Collecting scikit-learn
  Downloading scikit_learn-1.6.1-cp312-cp312-win_amd64.whl.metadata (15 kB)
Downloading scikit_learn-1.6.1-cp312-cp312-win_amd64.whl (11.1 MB)
   ---------------------------------------- 0.0/11.1 MB ? eta -:--:--
   ---------------------------------------- 0.0/11.1 MB ? eta -:--:--
   ---------------------------------------- 0.0/11.1 MB ? eta -:--:--
   ---------------------------------------- 0.0/11.1 MB ? eta -:--:--
   ---------------------------------------- 0.0/11.1 MB ? eta -:--:--
   ---------------------------------------- 0.0/11.1 MB ? eta -:--:--
    --------------------------------------- 0.3/11.1 MB ? eta -:--:--
    --------------------------------------- 0.3/11.1 MB ? eta -:--:--
   - -------------------------------------- 0.5/11.1 MB 453.5 kB/s eta 0:00:24
   - -------------------------------------- 0.5/11.1 MB 453.5 kB/s eta 0:00:24
   -- ------------------------------------- 0.8/11.1 MB 516.5 kB/s eta 0:00:20
   --- -----------------------------

In [41]:
from sklearn.model_selection import train_test_split
from sklearn.tree import DecisionTreeRegressor
from sklearn.ensemble import BaggingRegressor, RandomForestRegressor,AdaBoostRegressor, GradientBoostingRegressor

from sklearn.preprocessing import MinMaxScaler, StandardScaler
from sklearn.metrics import r2_score, mean_absolute_error, mean_squared_error

bagging_reg = BaggingRegressor(DecisionTreeRegressor(max_depth=20),
                               n_estimators=100,
                               max_samples = 1000)

In [45]:
bagging_reg.fit(X_train_selected, y_train)

- Random Forests

In [47]:
from sklearn.ensemble import RandomForestRegressor

random_forest_reg = RandomForestRegressor(n_estimators=100, max_depth=20, random_state=42)

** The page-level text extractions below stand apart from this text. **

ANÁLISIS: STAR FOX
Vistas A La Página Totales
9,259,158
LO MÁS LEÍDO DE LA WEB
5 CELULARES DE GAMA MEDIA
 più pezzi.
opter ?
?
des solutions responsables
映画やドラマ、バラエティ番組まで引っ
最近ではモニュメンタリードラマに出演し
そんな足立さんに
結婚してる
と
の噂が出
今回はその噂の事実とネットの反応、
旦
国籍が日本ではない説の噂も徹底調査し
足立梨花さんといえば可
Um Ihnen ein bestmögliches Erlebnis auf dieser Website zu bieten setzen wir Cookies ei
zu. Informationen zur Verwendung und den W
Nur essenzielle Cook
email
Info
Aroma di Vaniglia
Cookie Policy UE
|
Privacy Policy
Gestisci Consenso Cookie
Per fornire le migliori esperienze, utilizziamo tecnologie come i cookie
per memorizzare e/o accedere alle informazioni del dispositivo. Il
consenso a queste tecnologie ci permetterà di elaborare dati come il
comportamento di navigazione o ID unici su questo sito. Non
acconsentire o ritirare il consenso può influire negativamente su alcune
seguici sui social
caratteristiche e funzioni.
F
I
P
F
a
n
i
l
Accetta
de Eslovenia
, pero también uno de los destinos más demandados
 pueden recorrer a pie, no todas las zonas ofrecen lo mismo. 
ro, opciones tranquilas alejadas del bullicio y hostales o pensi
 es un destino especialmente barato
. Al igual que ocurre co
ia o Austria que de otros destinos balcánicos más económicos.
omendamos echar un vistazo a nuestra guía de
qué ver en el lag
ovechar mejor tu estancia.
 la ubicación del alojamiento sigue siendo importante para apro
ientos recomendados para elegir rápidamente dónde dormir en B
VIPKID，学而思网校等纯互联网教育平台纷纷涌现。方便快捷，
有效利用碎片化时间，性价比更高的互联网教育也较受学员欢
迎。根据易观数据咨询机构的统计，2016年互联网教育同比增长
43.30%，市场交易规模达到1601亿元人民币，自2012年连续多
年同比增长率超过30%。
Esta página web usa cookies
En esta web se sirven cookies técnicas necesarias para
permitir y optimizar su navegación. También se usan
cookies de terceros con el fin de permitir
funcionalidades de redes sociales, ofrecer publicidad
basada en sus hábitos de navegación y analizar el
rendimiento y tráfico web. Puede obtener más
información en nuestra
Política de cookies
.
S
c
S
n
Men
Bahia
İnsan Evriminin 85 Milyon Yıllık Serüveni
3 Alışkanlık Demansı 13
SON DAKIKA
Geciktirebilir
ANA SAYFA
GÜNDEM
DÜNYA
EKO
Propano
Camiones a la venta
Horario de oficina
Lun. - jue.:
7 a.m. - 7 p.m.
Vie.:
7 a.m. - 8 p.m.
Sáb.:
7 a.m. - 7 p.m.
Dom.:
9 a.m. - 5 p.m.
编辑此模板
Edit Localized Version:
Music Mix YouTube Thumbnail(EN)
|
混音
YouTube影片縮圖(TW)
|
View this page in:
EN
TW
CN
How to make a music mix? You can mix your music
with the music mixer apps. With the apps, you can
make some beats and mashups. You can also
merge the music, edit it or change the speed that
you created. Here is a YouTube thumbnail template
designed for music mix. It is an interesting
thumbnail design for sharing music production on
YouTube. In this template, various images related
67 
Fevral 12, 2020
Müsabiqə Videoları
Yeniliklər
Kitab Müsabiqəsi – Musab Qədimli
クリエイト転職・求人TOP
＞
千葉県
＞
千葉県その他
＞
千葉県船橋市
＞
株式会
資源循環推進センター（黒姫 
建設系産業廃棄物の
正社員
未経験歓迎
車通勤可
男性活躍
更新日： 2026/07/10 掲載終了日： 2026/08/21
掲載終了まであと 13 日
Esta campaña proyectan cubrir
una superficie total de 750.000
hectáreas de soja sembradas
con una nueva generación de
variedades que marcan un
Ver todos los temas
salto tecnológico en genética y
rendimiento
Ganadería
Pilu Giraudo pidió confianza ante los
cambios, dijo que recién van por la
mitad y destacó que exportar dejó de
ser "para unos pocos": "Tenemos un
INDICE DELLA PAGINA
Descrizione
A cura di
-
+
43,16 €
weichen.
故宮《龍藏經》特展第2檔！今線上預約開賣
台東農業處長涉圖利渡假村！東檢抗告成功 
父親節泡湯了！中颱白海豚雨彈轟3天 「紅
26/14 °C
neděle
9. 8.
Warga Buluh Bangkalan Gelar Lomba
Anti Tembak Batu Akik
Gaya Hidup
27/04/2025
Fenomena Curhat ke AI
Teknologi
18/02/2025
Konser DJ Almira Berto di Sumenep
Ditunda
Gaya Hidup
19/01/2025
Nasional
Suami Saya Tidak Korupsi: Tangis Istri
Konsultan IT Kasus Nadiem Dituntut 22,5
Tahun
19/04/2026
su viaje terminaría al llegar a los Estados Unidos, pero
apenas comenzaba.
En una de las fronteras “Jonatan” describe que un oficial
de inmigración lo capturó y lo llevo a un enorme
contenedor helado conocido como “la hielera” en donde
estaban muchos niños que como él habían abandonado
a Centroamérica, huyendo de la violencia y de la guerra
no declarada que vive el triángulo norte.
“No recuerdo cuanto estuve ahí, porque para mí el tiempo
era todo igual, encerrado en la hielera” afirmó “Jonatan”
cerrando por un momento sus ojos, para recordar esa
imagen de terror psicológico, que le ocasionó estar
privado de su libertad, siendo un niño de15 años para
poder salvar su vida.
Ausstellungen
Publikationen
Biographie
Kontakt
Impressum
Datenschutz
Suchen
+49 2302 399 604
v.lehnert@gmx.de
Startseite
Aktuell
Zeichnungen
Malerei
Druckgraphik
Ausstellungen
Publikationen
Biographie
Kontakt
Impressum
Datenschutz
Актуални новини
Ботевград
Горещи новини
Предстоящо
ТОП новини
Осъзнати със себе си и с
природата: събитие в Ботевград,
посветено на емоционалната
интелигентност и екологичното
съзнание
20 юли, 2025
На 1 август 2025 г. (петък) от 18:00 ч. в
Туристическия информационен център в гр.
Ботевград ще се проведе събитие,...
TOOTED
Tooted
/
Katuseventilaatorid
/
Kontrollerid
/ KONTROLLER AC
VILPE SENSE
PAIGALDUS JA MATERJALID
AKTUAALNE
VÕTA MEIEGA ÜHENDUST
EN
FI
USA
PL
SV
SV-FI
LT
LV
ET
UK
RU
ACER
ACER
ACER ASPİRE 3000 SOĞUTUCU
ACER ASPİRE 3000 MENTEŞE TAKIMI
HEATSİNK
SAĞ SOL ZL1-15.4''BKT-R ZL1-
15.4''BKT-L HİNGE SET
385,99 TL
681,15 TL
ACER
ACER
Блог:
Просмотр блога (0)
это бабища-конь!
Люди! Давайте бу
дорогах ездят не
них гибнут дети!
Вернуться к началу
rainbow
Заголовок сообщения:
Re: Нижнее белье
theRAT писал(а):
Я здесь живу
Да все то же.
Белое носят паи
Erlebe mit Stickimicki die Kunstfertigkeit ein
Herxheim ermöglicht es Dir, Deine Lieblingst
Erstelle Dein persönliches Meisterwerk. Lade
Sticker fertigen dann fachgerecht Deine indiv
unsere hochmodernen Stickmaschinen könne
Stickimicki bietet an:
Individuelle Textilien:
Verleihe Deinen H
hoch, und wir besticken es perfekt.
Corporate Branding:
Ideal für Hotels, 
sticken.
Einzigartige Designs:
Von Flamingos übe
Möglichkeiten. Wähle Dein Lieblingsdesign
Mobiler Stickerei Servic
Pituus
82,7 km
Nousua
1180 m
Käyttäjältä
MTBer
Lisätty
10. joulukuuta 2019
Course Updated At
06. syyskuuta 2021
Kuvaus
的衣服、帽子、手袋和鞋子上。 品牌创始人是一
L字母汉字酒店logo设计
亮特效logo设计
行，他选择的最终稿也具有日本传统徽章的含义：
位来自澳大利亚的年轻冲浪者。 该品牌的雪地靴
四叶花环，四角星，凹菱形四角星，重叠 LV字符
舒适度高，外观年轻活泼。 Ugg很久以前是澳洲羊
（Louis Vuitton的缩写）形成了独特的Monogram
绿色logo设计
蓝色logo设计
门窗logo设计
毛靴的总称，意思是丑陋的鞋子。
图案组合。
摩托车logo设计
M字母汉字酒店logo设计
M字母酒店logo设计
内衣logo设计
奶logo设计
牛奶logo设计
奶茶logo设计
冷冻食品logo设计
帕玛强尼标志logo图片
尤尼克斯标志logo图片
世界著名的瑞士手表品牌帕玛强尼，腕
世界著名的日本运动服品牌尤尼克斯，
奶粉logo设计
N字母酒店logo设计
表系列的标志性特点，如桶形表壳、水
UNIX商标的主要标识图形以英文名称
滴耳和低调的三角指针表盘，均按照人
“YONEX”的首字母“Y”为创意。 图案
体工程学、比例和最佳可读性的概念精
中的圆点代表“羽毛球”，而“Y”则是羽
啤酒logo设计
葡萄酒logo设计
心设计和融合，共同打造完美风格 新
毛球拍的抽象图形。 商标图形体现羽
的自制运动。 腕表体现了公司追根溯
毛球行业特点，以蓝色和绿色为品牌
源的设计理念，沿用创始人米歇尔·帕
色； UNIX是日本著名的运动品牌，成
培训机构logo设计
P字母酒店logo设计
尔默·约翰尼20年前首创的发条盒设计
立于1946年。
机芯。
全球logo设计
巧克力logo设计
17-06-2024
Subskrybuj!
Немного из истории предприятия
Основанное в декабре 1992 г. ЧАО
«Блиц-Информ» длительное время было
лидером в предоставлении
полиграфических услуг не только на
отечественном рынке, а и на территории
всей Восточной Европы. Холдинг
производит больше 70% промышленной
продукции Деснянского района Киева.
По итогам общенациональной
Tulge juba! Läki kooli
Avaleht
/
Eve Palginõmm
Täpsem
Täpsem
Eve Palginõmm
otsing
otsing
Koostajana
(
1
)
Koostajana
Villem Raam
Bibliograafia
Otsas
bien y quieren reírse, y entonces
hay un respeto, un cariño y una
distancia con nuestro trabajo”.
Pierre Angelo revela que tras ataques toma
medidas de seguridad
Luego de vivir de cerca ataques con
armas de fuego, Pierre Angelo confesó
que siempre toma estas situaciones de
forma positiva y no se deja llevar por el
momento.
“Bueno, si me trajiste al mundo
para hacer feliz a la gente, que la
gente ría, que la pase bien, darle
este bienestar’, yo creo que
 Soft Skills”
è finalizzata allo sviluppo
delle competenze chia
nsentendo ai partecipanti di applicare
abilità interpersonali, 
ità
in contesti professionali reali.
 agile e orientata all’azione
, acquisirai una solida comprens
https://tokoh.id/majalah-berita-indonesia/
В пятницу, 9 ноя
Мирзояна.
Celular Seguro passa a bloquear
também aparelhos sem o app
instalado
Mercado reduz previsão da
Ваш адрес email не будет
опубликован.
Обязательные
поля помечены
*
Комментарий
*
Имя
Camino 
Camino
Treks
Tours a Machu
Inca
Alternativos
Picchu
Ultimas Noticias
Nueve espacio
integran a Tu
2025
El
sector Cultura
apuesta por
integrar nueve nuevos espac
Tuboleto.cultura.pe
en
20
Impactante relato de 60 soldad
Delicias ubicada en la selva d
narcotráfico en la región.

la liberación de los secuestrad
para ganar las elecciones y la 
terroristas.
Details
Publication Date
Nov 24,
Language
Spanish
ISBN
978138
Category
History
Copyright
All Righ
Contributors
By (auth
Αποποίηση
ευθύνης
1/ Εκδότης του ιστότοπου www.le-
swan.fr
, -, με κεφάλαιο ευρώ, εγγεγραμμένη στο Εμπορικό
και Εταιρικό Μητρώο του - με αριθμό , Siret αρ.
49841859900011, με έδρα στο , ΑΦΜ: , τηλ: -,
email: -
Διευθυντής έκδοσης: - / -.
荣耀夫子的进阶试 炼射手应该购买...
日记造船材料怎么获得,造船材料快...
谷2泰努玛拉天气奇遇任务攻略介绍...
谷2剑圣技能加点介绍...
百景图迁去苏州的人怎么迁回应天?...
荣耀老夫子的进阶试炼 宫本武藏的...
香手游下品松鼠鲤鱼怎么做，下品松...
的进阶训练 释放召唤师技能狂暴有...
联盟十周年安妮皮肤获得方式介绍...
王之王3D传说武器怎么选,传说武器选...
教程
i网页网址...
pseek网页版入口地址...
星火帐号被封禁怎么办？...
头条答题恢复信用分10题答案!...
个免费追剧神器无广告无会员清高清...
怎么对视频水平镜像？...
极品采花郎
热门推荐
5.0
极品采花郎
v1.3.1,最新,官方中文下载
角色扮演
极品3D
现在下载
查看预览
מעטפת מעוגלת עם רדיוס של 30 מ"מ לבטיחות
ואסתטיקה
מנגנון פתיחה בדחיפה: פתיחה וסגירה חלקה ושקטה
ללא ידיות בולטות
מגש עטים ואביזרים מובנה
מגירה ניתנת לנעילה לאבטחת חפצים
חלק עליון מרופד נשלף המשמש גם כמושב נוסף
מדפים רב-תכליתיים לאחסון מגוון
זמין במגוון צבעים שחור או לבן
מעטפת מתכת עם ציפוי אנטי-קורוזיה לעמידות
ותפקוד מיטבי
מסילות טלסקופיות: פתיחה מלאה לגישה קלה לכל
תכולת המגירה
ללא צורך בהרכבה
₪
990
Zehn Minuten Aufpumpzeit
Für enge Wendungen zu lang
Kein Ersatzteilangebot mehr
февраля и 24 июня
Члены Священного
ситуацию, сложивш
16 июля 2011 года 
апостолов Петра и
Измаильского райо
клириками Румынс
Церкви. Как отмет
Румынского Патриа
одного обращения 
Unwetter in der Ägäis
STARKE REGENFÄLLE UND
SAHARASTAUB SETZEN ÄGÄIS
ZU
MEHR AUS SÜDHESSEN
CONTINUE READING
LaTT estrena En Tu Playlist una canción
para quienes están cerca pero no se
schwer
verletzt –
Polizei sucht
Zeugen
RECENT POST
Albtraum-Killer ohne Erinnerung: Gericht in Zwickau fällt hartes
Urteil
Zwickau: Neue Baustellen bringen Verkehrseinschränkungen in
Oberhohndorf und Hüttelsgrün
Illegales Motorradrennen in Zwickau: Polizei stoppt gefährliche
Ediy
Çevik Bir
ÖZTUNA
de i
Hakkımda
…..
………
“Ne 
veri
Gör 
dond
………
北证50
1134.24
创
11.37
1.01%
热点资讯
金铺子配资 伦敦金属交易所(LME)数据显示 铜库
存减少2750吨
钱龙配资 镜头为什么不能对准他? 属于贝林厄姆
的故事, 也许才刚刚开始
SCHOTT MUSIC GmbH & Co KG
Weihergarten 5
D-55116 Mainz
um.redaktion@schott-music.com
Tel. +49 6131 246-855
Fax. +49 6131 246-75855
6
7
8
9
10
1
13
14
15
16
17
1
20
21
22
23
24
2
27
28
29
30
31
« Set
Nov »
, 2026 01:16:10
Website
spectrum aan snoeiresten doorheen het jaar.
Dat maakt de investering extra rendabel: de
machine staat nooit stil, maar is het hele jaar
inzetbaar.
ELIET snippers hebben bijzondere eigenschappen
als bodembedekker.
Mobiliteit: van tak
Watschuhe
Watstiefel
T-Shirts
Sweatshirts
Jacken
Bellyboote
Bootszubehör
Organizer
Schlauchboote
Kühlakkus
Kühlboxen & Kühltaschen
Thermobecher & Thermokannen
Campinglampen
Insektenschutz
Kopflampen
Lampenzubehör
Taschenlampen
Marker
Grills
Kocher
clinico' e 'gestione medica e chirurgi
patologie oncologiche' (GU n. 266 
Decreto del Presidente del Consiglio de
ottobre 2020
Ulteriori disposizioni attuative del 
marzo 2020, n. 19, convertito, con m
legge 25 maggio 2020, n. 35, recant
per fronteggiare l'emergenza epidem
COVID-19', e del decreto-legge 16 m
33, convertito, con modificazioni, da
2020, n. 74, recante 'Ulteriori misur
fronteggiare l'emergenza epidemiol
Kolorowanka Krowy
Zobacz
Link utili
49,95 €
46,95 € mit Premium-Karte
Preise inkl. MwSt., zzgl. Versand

random_forest_reg.fit(X_train_selected, y_train)

- Gradient Boosting

In [49]:
from sklearn.ensemble import GradientBoostingRegressor

gradient_boosting_reg = GradientBoostingRegressor(n_estimators=100, learning_rate=0.1, max_depth=3, random_state=42)

gradient_boosting_reg.fit(X_train_selected, y_train)

- Adaptive Boosting

In [57]:
from sklearn.ensemble import AdaBoostRegressor

ada_reg = AdaBoostRegressor(DecisionTreeRegressor(max_depth=20),
                            n_estimators=100)

ada_reg.fit(X_train_selected, y_train)

Which model is the best and why?

In [61]:
from sklearn.metrics import r2_score, mean_absolute_error

y_pred_bagging = bagging_reg.predict(X_test_selected)
y_pred_random_forest = random_forest_reg.predict(X_test_selected)
y_pred_gradient_boosting = gradient_boosting_reg.predict(X_test_selected)
y_pred_adaboost = ada_reg.predict(X_test_selected)

r2_bagging = r2_score(y_test, y_pred_bagging)
r2_random_forest = r2_score(y_test, y_pred_random_forest)
r2_gradient_boosting = r2_score(y_test, y_pred_gradient_boosting)
r2_adaboost = r2_score(y_test, y_pred_adaboost)

mae_bagging = mean_absolute_error(y_test, y_pred_bagging)
mae_random_forest = mean_absolute_error(y_test, y_pred_random_forest)
mae_gradient_boosting = mean_absolute_error(y_test, y_pred_gradient_boosting)
mae_adaboost = mean_absolute_error(y_test, y_pred_adaboost)

print("R-squared:")
print("Bagging:", r2_bagging)
print("Random Forest:", r2_random_forest)
print("Gradient Boosting:", r2_gradient_boosting)
print("AdaBoost:", r2_adaboost)
print("\nMean Absolute Error:")
print("Bagging:", mae_bagging)
print("Random Forest:", mae_random_forest)
print("Gradient Boosting:", mae_gradient_boosting)
print("AdaBoost:", mae_adaboost)

print("The Gradient Boosting and Bagging models appear to have the highest R-squared values and the lowest Mean Absolute Error (MAE), suggesting better performance compared to the Random Forest and AdaBoost models.")

R-squared:
Bagging: 0.3506220421634172
Random Forest: 0.3265502878363087
Gradient Boosting: 0.34881157883238
AdaBoost: 0.0016499993928987822

Mean Absolute Error:
Bagging: 0.32125344654903887
Random Forest: 0.318766395960906
Gradient Boosting: 0.3227201465246533
AdaBoost: 0.36332707399543374
The Gradient Boosting and Bagging models appear to have the highest R-squared values and the lowest Mean Absolute Error (MAE), suggesting better performance compared to the Random Forest and AdaBoost models.